Madrid – “Aquel a quien siempre consideraré como el mejor y el más inteligente de los hombres que yo haya conocido…”, esta es la última y desgarradora frase con la que a cualquier fan de Sherlock Holmes que se digne de ello se le arrugó el corazón leyendo “El Problema Final”, el relato con el que Arthur Conan Doyle pondría fin a la carrera del detective luego de verse superado por su avasallante éxito. El lector siente un vacío en el pecho contagiado por el indescriptible dolor de Watson, ya no tanto por la muerte de Holmes sino por la soledad en la quedará sumido el leal doctor sin su amigo.
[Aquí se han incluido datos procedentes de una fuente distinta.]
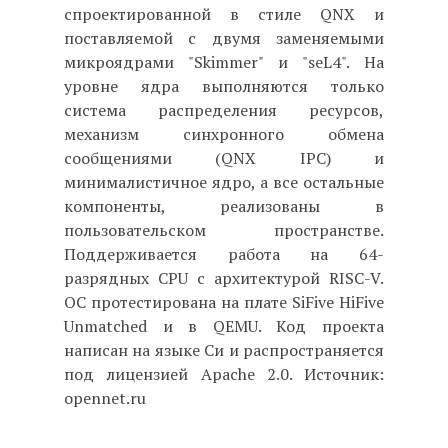
спроектированной в стиле QNX и
поставляемой с двумя заменяемыми
микроядрами "Skimmer" и "seL4". На
уровне ядра выполняются только
система распределения ресурсов,
механизм синхронного обмена
сообщениями (QNX IPC) и
минималистичное ядро, а все остальные
компоненты, реализованы в
пользовательском пространстве.
Поддерживается работа на 64-
разрядных CPU с архитектурой RISC-V.
ОС протестирована на плате SiFive HiFive
Unmatched и в QEMU. Код проекта
написан на языке Си и распространяется
под лицензией Apache 2.0. Источник:
opennet.ru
Las cataratas de Reichenbach demandaron un sacrificio para detener al más peligroso de los criminales y aunque el que cayó fue Holmes, el que verdaderamente murió fue Watson.
La despedida de un detective literario es un evento particularmente triste, pues sus enrevesadas travesías son los retratos más auténticos de aquel mundo callejero y subterráneo que se esconde en las entrañas de toda ciudad. Allí donde solo la justicia se atreve a bajar para llevar un chispazo de luz a lo más profundo de las tinieblas urbanas. Mientras arriba en la superficie la sociedad vive el dulce sueño de la ignorancia, los detectives deben arremangarse la camisa y ensuciarse la gabardina si realmente están dispuestos a desvelar toda la verdad hasta la última página. Ellos son los “paladines de la Ley”, como bien lo definiría Watson en el epílogo que fungiría como homenaje a Holmes.
El próximo en decir adiós será Salvo Montalbano, el famosísimo comisario siciliano creado por el prolífico Andrea Camilleri, autor italiano que durante 25 años escribió, con religiosidad beata y muy a pesar de su ceguera, 39 tomos cortos con las aventuras de su irreverente personaje. El último de ellos, “Riccardino”, acaba de ser publicado en Italia de forma póstuma siguiendo las estrictas instrucciones que Camilleri dejó a sus editores antes de morir. Amante de la comida de su tierra y lector empedernido, Montalbano fue una apuesta por presentarle al mundo una Sicilia más allá de El Padrino, un rocambolesco agente de la justicia que planta cara a los villanos romantizados a los que Camilleri nunca dudó en criticar abiertamente.
Pero así como Montalbano sabe a pasta y pesto, muchos otros detectives de papel como él han alcanzado la inmortalidad como íconos de sus países. Solo hace falta echar un vistazo al Mario Conde de Leonardo Padura, atravesando el bochorno cubano para resolver intrincados misterios con bajo presupuesto; al Kostas Jaritos de Petros Márkaris, desentrañando complejas tramas empresariales en la Atenas moderna; a la Lisbeth Salander de Stieg Larsson, haciendo temblar a los poderosos de Suecia desde la pantalla de su computador; al Harry Hole de Jo Nesbø, sobreponiéndose a sus demonios personales para hacer de Oslo un lugar más seguro; o al Robert Langdon de Dan Brown, cuya única habilidad es saber de arte, pero que le basta para desmantelar los más sofisticados planes de cualquier sociedad secreta milenaria. Lloraremos a cada uno cuando se vayan.